Kang Jin-ho boş gözlerle ona baktı ve gözlerini kırpıştırarak şöyle dedi.

"Gerçekten yarın mı?"

"Evet, yarın. Yarın. Evet, yarın. Yarın geri dönmek zorundayım. Seni güvende ve iyi gördüm, o yüzden artık sorun yok. Alexei kesinlikle memnun olacak. Eminim iyi bir iş çıkardığın için başını okşayacaktır."

Natasha belki sarhoşluktan belki de özlemden gözleri yaşararak konuştu.

"Nataşa..."

"Yarın sabah değil ama. Gece ayrılıyorum, bu yüzden gün içinde uzun bir süre sonra bir randevuya çıkalım, tamam mı?"

Natasha şirin görünmeye çalışır gibi başını eğdiğinde, Kang Jin-ho gözlerini kısarak başını sallamak yerine konuştu.

"Affedersiniz, daha önce hiç kimseyle çıkmadım."

"Aman Tanrım, o günü unuttun mu? Gino'nun gece havuzda çıplak bedenimi dikizlediği günü..."

"Bekle! Ben dikizlemedim! O bir kazaydı!"

"Evet, madem ısrar ediyorsun, öyle olsun. Bu şekilde düşüneceğim."

"Hayır! Bu şekilde düşüneceğim de ne demek! Ben doğruyu söylüyorum!"
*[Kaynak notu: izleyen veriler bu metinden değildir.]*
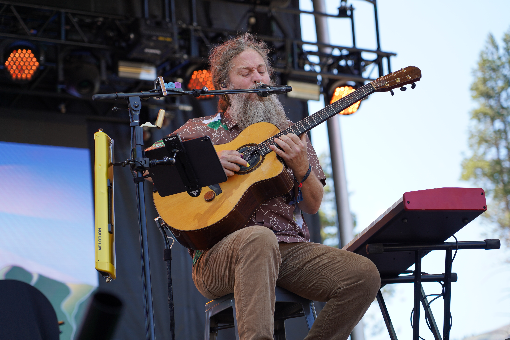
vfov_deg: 13.0
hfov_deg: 19.5
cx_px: 255
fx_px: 1487
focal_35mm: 105
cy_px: 170
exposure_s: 1/160
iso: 100
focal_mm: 105
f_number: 4.5
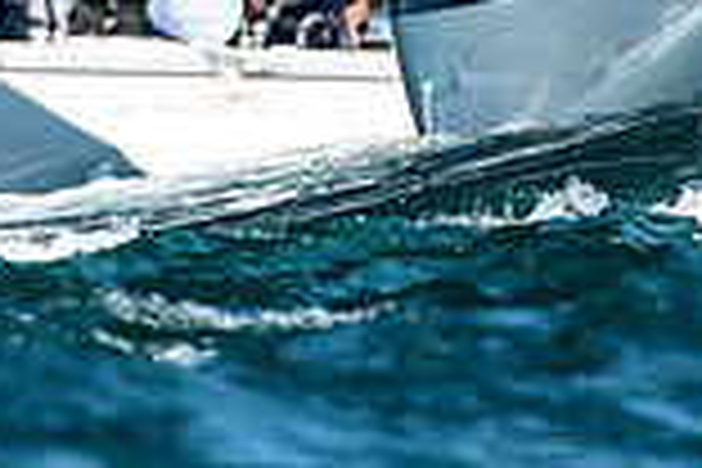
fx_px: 38003
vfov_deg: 0.7
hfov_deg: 1.1
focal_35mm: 1949
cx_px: 630
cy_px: -353
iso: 400
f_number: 5.6
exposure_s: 1/2500
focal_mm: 350
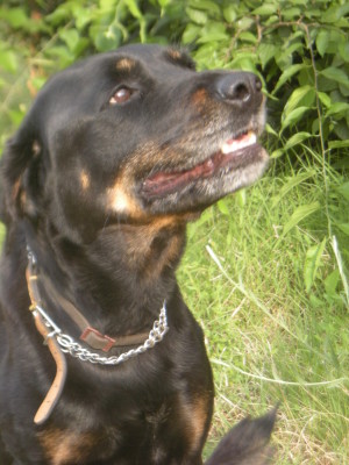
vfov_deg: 20.9
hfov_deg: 15.7
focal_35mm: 94
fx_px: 1264
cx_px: 174
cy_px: 232
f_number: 4.4
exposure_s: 1/110
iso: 143
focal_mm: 15.3
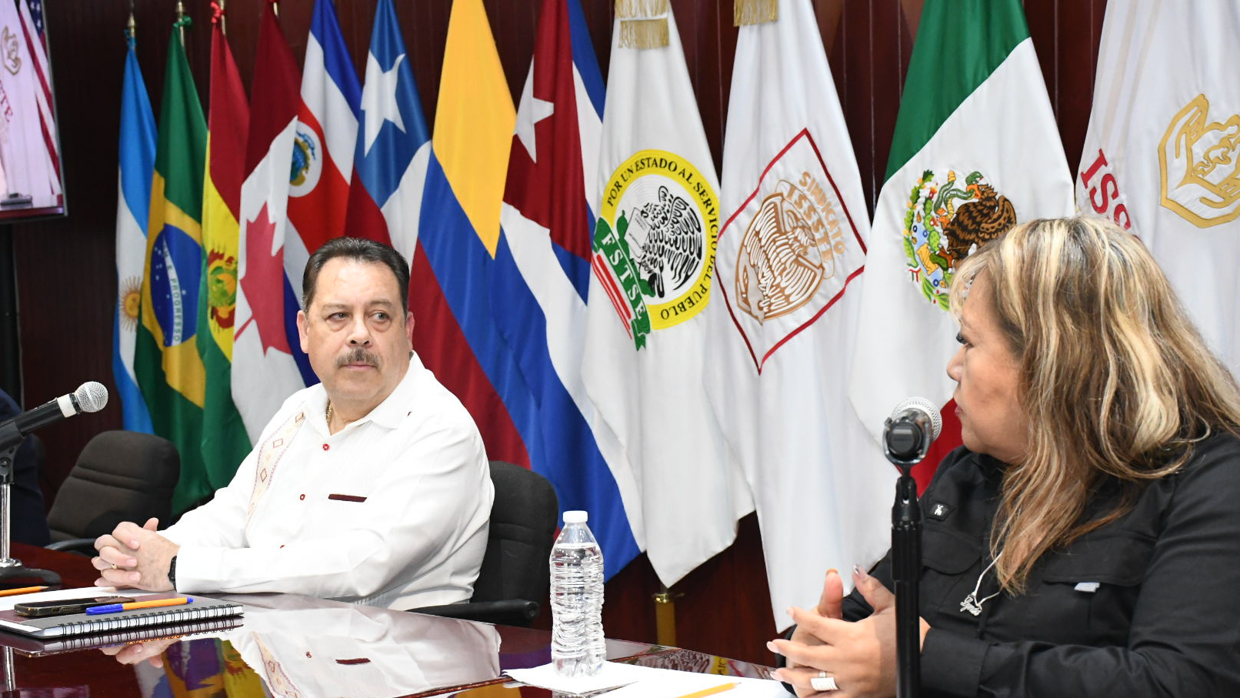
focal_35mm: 60
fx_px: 1973
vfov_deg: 20.0
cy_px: 403
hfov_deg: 34.9
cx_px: 622
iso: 4000
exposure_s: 1/125
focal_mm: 38
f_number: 7.1
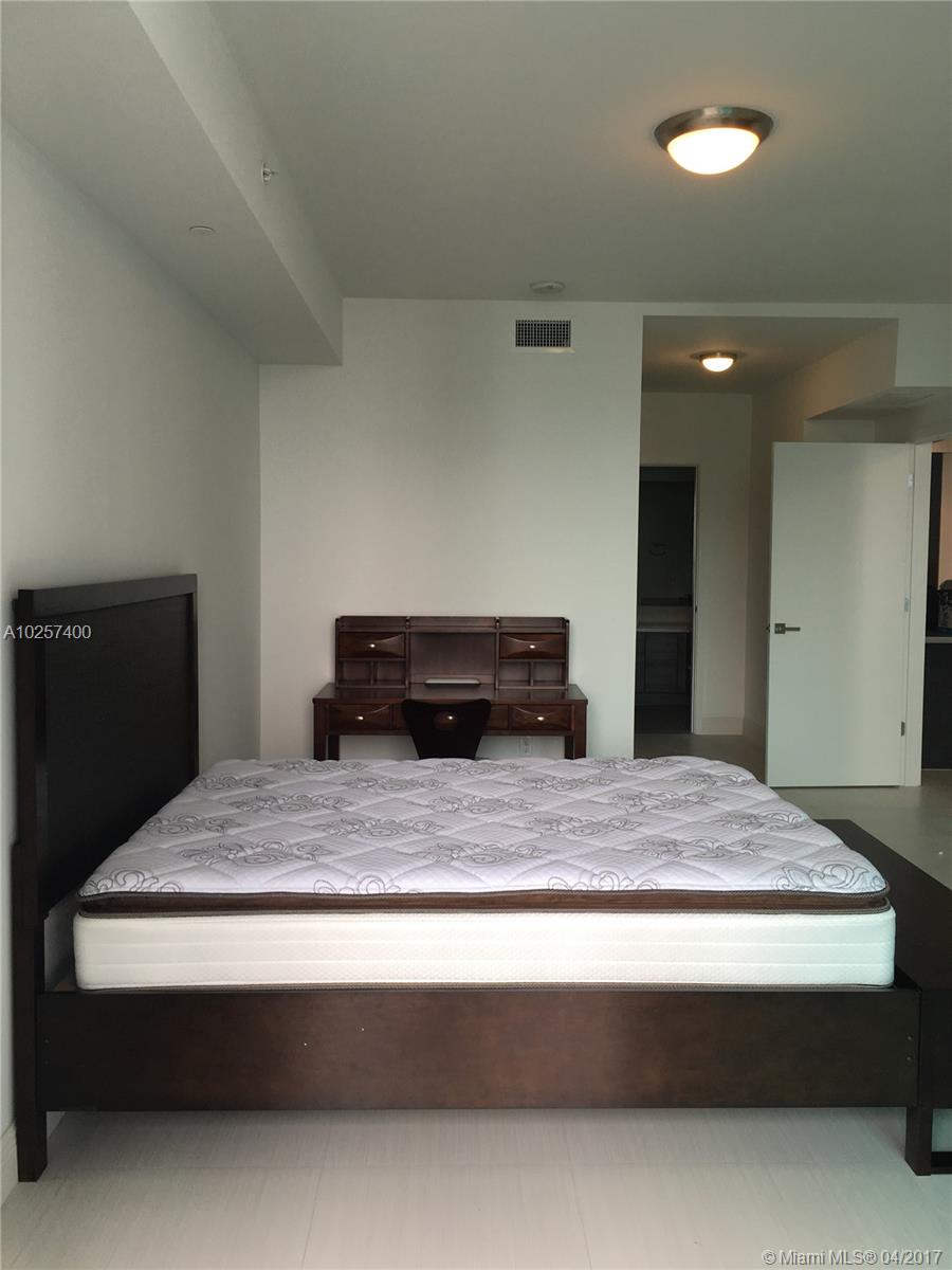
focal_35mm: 29
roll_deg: -0.9
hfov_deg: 48.2
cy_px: 635
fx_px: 1063
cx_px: 476
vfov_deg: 61.7
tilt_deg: -2.6
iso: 25
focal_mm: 4.15
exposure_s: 1/60
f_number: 2.2
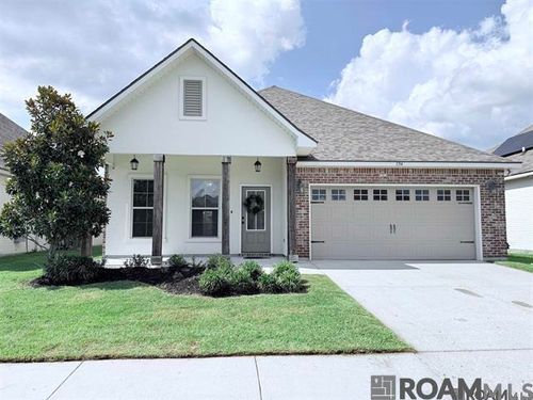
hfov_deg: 71.6
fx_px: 370
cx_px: 266
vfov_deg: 56.8
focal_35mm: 24
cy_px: 200
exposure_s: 1/4673
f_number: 1.78
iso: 100
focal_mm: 6.76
"Evet, bu doğru. Gino'nun söylediği her şey doğru."

Natasha'nın gülümsemesi iyiliksever bir azizinkine benziyordu ama Kang Jin-ho o kadar sinirlenmişti ki patlayacakmış gibi hissediyordu.

"Hey, üzülme."

Natasha gülümsedi ve ayağa kalkıp sözlerine devam etmeden önce yine sevimli davrandı.
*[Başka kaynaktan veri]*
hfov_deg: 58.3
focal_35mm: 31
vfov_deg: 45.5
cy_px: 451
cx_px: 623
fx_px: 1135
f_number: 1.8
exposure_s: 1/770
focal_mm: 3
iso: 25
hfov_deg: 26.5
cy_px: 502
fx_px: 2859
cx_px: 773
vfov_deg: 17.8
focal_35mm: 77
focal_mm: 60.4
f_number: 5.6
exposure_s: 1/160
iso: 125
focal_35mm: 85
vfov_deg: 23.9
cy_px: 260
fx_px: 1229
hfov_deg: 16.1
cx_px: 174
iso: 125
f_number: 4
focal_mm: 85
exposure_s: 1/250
"Her neyse, bugün yarın. Yarın son kez eğlenelim. Tamam mı, Gino?"

"Natasha?"

Kang Jin-ho farkında olmadan ona sordu.

Sözleri çok sade geliyordu ama nedense kendini rahatsız hissediyordu.

Yarın.

Son kez.

Ama düşünceleri uzun sürmedi.

Çünkü Natasha hemen omuz silkti ve tekrar konuştu.
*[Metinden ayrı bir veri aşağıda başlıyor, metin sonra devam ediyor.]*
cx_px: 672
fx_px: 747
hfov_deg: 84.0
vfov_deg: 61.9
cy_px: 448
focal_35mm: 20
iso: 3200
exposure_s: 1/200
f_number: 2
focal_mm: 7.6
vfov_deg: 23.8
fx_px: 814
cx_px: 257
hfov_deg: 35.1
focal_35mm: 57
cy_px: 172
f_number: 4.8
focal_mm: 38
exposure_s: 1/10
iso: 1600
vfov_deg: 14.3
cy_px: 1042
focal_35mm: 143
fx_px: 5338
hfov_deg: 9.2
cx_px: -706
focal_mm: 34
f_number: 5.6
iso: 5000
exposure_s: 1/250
"Hehe, her neyse, ben de böyle düşünüyorum, o yüzden şimdi yatmaya gidiyorum. Kapıyı açık bırakacağım... yani eğer istersen, biliyorsun? Gino'ysa benim için sorun yok."

"Ah, evet, iyi uykular, Natasha."

"Hmph, sonra pişman olacaksın."

Natasha tekrar sırıttı ve yatak odasına gitmeden önce elini baştan çıkarıcı bir şekilde salladı.

Ve ertesi gün öğleden sonra.

Hongdae sokaklarında.

"Oh, bu komşu kızı. Hong Yoo Hee."

Kang Jin-ho, Natasha'nın sözleriyle irkildi ve hızla bakışlarını çevirerek onlarla göz teması kurdu.

Hong Yoo Hee ve yanında tanımadığı bir kadın ona bakıyordu.

Önceden herhangi bir anlaşma olmaksızın Hongdae sokaklarında bu şekilde karşılaşmak mümkün müydü?

Ancak bu olasılığı düşünecek zaman yoktu.

Çünkü Natasha, Kang Jin-ho daha ağzını açamadan harekete geçti.

"Merhaba! Sen komşu kızısın, değil mi? Ben Natasha."

İleriye doğru yürüyüp dostane bir tavırla konuştuğunda, tanımadığı kadın irkildi ve gerginleşti, Hong Yoo Hee ise şaşkındı. Ama farkında olmadan ifadesiz bir yüzle Natasha'ya baktı.

"Komşu kız mı?"

"Evet, yandaki kız. Hong Yoo Hee. Dün gece Gino'dan senin hakkında çok şey duydum."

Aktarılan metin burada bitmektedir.